Trader Joe’s Ridge Cut Sweet Potato Chips
Posted: October 14, 2011 Filed under: Chips, Snacks, Trader Joe's Brand | Tags: Chip, Sweet Potato, Trader Joe's Brand 1 CommentAnother sweet and salty chip, but do these rather more sanely presented chips have anything on the milk chocolate potato chips?
I am, in no uncertain terms, a sweet potato lover, the oranger the better I say, but I’m an old school sweet potato lover. Give me ‘em whole and baked or smushed into Thanksgiving casserole and I’ll eat until I’m sick and all dieting resolutions have been obliterated. While I do enjoy sweet potato fries, I have to wonder if we need to sweet potato-ify everything once made from the common Idaho.
I was ready to abandon this idea when I bought Trader Joe’s Ridge Cut Sweet Potato Chips. It was the “ridge-cut” modifier in particular that caught my attention. Ridge-cutting is, and has always been, the domain of Ruffles (and Ruffle’s knock-offs). A ridge-cut (or crinkle-cut, in more proper kitchen nomenclature) potato chip is saying one thing to me – this is some serious snacky junk food. Ridge-cut chips are not bought to be rationally portioned out, they are bought to cram into your gob in handfuls while sitting in a darkened room, illuminated only by the flickering pale light of a TV screen playing a show designed to insult your intelligence. Also for picnics.
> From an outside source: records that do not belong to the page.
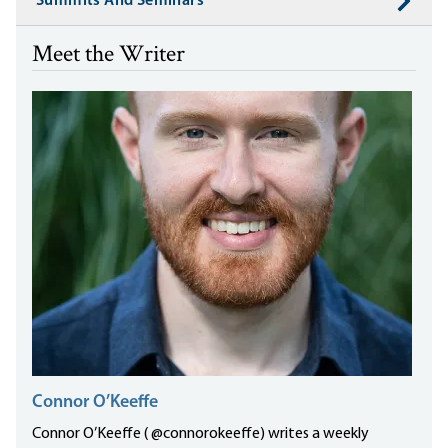
Summits And Seminars
Meet the Writer
Connor O’Keeffe
Connor O’Keeffe ( @connorokeeffe) writes a weekly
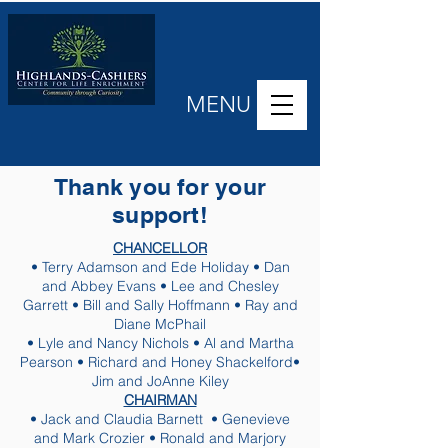
MENU
Thank you for your
support!
CHANCELLOR
• Terry Adamson and Ede Holiday • Dan
and Abbey Evans • Lee and Chesley
Garrett • Bill and Sally Hoffmann • Ray and
Diane McPhail
• Lyle and Nancy Nichols • Al and Martha
Pearson • Richard and Honey Shackelford•
Jim and JoAnne Kiley
CHAIRMAN
• Jack and Claudia Barnett • Genevieve
and Mark Crozier • Ronald and Marjory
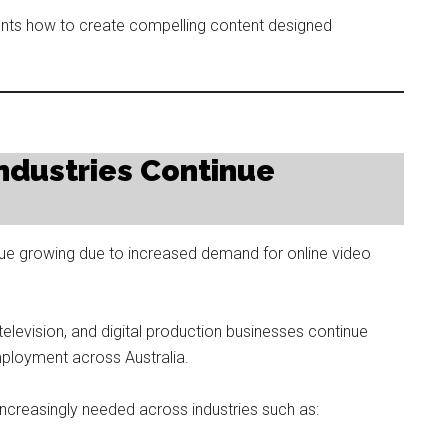
nts how to create compelling content designed
 Industries Continue
inue growing due to increased demand for online video
 television, and digital production businesses continue
mployment across Australia.
ncreasingly needed across industries such as:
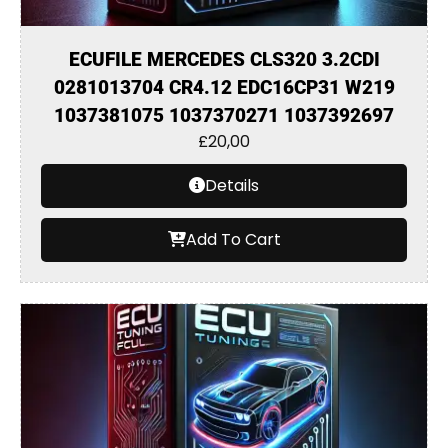
ECUFILE MERCEDES CLS320 3.2CDI
0281013704 CR4.12 EDC16CP31 W219
1037381075 1037370271 1037392697
£
20,00
Details
Add To Cart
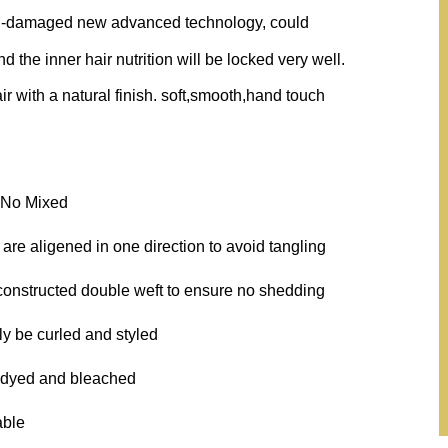
on-damaged new advanced technology, could
 the inner hair nutrition will be locked very well.
ir with a natural finish. soft,smooth,hand touch
, No Mixed
 are aligened in one direction to avoid tangling
 constructed double weft to ensure no shedding
ly be curled and styled
 dyed and bleached
able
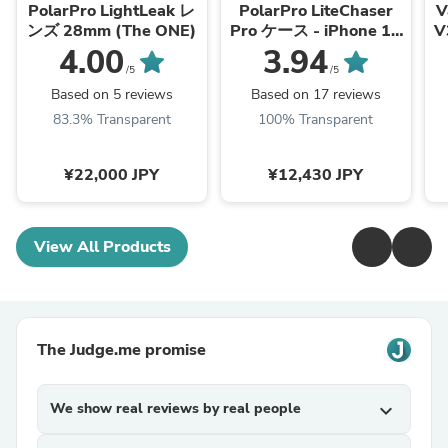
PolarPro LightLeak レ
PolarPro LiteChaser
V
ンズ 28mm (The ONE)
Pro ケース - iPhone 15
Pro/Pro Max
4.00
3.94
/5
/5
Based on 5 reviews
Based on 17 reviews
83.3% Transparent
100% Transparent
¥22,000 JPY
¥12,430 JPY
View All Products
The Judge.me promise
We show real reviews by real people
expand_more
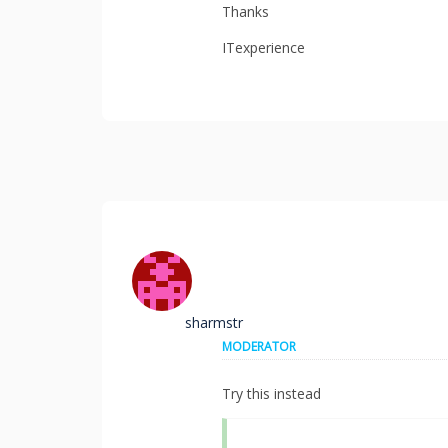
Thanks
ITexperience
sharmstr
MODERATOR
Try this instead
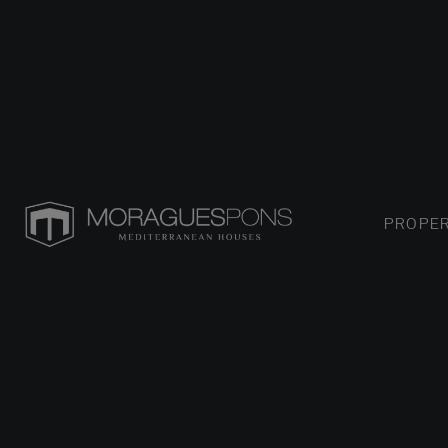
PROPER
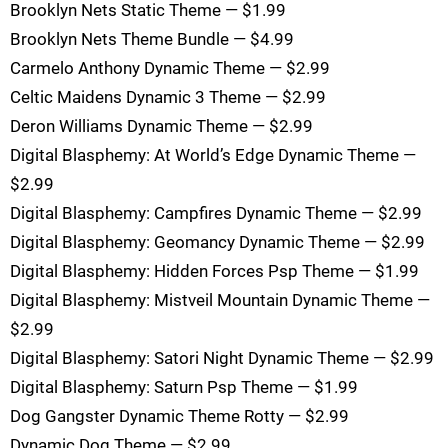
Brooklyn Nets Static Theme — $1.99
Brooklyn Nets Theme Bundle — $4.99
Carmelo Anthony Dynamic Theme — $2.99
Celtic Maidens Dynamic 3 Theme — $2.99
Deron Williams Dynamic Theme — $2.99
Digital Blasphemy: At World’s Edge Dynamic Theme —
$2.99
Digital Blasphemy: Campfires Dynamic Theme — $2.99
Digital Blasphemy: Geomancy Dynamic Theme — $2.99
Digital Blasphemy: Hidden Forces Psp Theme — $1.99
Digital Blasphemy: Mistveil Mountain Dynamic Theme —
$2.99
Digital Blasphemy: Satori Night Dynamic Theme — $2.99
Digital Blasphemy: Saturn Psp Theme — $1.99
Dog Gangster Dynamic Theme Rotty — $2.99
Dynamic Dog Theme — $2.99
To achive this sort of status, however, a junk food needs to be straight forward and unengaging – not to challenge your taste buds, but to allow your body to slip steadily toward a sort of waking coma. What’s so strange about the sweet potato chip is that it doesn’t allow you to do this. The mild sweetness of the potato mingles strangely with the mild saltiness of the chip. Neither one is particularly forceful, and they allow the natural flavors of the sweet potato to come out. To me this was a disadvantage.
The chip had a strangely confused taste- leading my taste buds partly down one path, then partly down another. The overall effect was that it never really took me anywhere, not clashing, but not quite in harmony either. Because of the flavor mixture, I couldn’t find a dip or condiment that would suit them. Too sweet for ranch or salsa, too salty for a desert dip, it felt like these things were just meant to be eaten plain, but without a single strong taste to suck me in I couldn’t imagine snacking on them over a nice salty chip like Ruffles.
I know there is a lot of love for sweet potato products out there, but this product failed to win me over. It seemed to me it would have been a better product if it had been salt-free, letting the natural sweetness of the potato speak for itself.
Would I Recommend Them: No.
Would I Buy Them Again: I can’t think of a reason why.
Final Synopsis: A novel approach, but fails to do anything better than your average potato chip.
I like these chips very much and I compared the sodium content with other brands and these have less sodium, without compromising taste.